Um batizado especial
Ideias
2021-01-25 às 06h00
Será um país submerso em várias crises aquele que o próximo Presidente da República receberá na sua tomada de posse. Não bastará os afetos para levantar os portugueses do chão. Será preciso mais: minimizar crispações políticas, multiplicar confiança nos investidores, promover políticas económicas e sociais que neutralizem desigualdades e assimetrias. Não serão fáceis os próximos anos...
À hora em que escrevo esta crónica, não sei ainda o resultado deste escrutínio. Votei por volta das 8 horas da manhã. Cá fora, a fila já se estendia por uns metros. Dentro do edifício, era impossível manter o distanciamento desejado. “Não podiam ter arranjado melhor ajuntamento”, atira um senhor à minha frente. Em silêncio, vou pensando nos efeitos que a insistência na data destas eleições poderá provocar daqui a duas semanas. O país em confinamento não se salvará tão cedo. E isso vai ser duro para todos.
Hoje, mais do que nunca, precisamos de políticos firmes, céleres e assertivos nos processos de decisão, capazes de fazer pontes, empáticos com o sofrimento, avessos a excessivos formalismos. Nos últimos anos, conseguimos sair de uma brutal crise financeira juntando estas características nos titulares dos órgãos de soberania. E recuperámos algum ânimo. Que, entretanto, perdemos. Também os políticos mudaram. Porque a realidade se transformou radicalmente. E nós também.

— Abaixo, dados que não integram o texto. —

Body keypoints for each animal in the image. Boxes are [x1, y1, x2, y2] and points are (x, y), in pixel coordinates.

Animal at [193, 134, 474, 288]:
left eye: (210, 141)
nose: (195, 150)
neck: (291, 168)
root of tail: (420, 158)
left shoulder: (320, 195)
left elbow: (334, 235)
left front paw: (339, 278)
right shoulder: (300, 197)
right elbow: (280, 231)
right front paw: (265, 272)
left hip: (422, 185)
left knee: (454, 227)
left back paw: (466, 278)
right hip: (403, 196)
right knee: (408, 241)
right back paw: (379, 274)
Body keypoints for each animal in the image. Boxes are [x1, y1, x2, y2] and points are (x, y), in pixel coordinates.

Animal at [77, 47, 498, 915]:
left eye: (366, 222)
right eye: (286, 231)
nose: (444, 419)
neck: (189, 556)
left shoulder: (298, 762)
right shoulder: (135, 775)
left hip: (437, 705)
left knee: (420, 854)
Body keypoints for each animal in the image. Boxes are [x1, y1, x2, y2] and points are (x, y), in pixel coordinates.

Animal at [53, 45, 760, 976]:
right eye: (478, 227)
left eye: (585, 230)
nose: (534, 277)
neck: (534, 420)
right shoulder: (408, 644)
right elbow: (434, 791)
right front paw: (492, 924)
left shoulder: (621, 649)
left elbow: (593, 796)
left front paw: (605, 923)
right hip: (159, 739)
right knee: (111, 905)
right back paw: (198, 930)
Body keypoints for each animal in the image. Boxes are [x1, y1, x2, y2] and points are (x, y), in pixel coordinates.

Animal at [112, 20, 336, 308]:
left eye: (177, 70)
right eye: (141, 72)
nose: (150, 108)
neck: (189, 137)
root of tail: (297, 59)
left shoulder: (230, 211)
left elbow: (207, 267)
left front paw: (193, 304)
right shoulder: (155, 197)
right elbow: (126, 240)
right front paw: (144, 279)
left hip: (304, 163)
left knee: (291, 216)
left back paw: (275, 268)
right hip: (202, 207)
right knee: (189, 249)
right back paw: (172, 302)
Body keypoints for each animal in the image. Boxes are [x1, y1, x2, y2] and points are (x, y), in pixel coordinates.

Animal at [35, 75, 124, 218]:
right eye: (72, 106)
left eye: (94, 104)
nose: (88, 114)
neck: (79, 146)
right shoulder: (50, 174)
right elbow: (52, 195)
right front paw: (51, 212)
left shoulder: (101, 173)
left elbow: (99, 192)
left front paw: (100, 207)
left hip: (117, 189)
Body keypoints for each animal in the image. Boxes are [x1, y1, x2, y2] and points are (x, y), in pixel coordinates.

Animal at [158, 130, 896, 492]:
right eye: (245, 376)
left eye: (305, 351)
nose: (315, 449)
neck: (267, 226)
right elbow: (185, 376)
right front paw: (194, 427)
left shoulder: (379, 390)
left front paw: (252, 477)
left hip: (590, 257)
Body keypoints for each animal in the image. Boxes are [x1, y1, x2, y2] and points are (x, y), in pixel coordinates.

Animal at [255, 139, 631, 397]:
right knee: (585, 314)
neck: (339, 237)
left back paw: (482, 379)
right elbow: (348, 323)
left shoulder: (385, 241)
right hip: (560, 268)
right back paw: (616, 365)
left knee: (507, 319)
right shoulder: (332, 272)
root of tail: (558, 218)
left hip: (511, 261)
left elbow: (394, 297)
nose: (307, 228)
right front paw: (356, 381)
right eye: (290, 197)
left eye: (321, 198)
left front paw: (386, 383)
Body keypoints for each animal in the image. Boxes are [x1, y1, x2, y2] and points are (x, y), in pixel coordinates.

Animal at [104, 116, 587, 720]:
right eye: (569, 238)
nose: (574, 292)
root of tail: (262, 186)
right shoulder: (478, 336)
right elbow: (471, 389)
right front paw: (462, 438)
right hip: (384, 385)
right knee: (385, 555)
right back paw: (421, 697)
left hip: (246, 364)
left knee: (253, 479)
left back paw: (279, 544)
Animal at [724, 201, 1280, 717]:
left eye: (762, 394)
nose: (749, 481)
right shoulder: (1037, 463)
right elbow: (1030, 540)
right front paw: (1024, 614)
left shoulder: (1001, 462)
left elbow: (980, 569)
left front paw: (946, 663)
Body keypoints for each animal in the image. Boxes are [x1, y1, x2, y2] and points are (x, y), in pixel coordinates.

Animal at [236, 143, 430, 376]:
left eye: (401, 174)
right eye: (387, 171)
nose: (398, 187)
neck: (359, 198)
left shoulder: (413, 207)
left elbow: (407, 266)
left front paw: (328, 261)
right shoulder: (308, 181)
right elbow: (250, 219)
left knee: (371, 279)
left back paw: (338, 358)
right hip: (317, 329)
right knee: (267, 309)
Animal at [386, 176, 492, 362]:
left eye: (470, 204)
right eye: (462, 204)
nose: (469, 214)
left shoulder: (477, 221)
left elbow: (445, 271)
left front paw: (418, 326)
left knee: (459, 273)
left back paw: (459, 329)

Lembro o 10 de junho de 2016. A manhã soalheira começava com um certo aparato militar em pleno Terreiro do Paço, onde se viam cerca de 1500 militares de 30 unidades das Forças Armadas. O Presidente da República fazia assim regressar ali as comemorações do Dia de Portugal, 43 anos depois de lá ter havido uma parada militar, sob a presidência de Américo Tomás. “Aqui se misturaram gentes, culturas e produtos, vindos por terra ou trazidos por naus e caravelas dos lugares mais longínquos que fomos descobrindo (...). O nosso cosmopolitismo começou aqui”, sublinhou. Também foi ali que Portugal se ergueu depois do terramoto de 1755. “Esta praça tornou-se uma das mais belas da Europa”, disse, para sublinhar que os portugueses mostraram ao mundo de que “fibra” são feitos. O povo, sobretudo. Que esteve sempre no centro do primeiro discurso de Marcelo proferido neste 10 de junho: “Quando a pátria é posta à prova, é sempre o povo quem assume um papel determinante. O povo, sempre o povo, a lutar por Portugal. Mesmo quando algumas elites, ou melhor, as que como tal se julgavam, nos falharam em troca de prebendas vantajosas, de títulos pomposos.”
Enquanto vou escrevendo, vou calculando que teremos uma evolução na continuidade, mas a abstenção pode levar-nos a uma segunda volta. Estamos no meio de uma enorme imprevisibilidade. O futuro falha-nos. Quer Marcelo continue em Belém, quer o país escolha outro candidato, o maior desafio do próximo Presidente da República será sempre o de ajudar a encontrar o melhor caminho para o país sair desta crise dedálica. Em nenhum dos cenários económicos, a economia recuperará tão cedo daquilo que perdeu em 2020, que terá levado a uma queda do PIB de 8.1% nos cálculos do banco central. O próprio primeiro-ministro já reconheceu que antes de 2022 não estaremos onde estávamos em 2019. Custa imaginar este pesadelo em que continuaremos afundados ainda por mais uns largos meses.
Num regime semipresidencialista, o chefe do Estado tem os poderes algo contidos, mas o seu campo de ação é vasto: o veto, a dissolução do Parlamento, a demissão de governo... Do ponto de vista formal, é ao Presidente da República que compete decretar o estado de emergência do país, formalizando-o nos termos que julga mais convenientes, criando assim uma espécie de espartilho jurídico dentro do qual todos devem atuar. Há ainda o poder simbólico que tem a ver com a confiança e os elos que ligam um Presidente a um país. É aí que o inquilino de Belém encontra a força e a legitimidade para exercer a tal magistratura de influência que vai formatando os destinos de um país.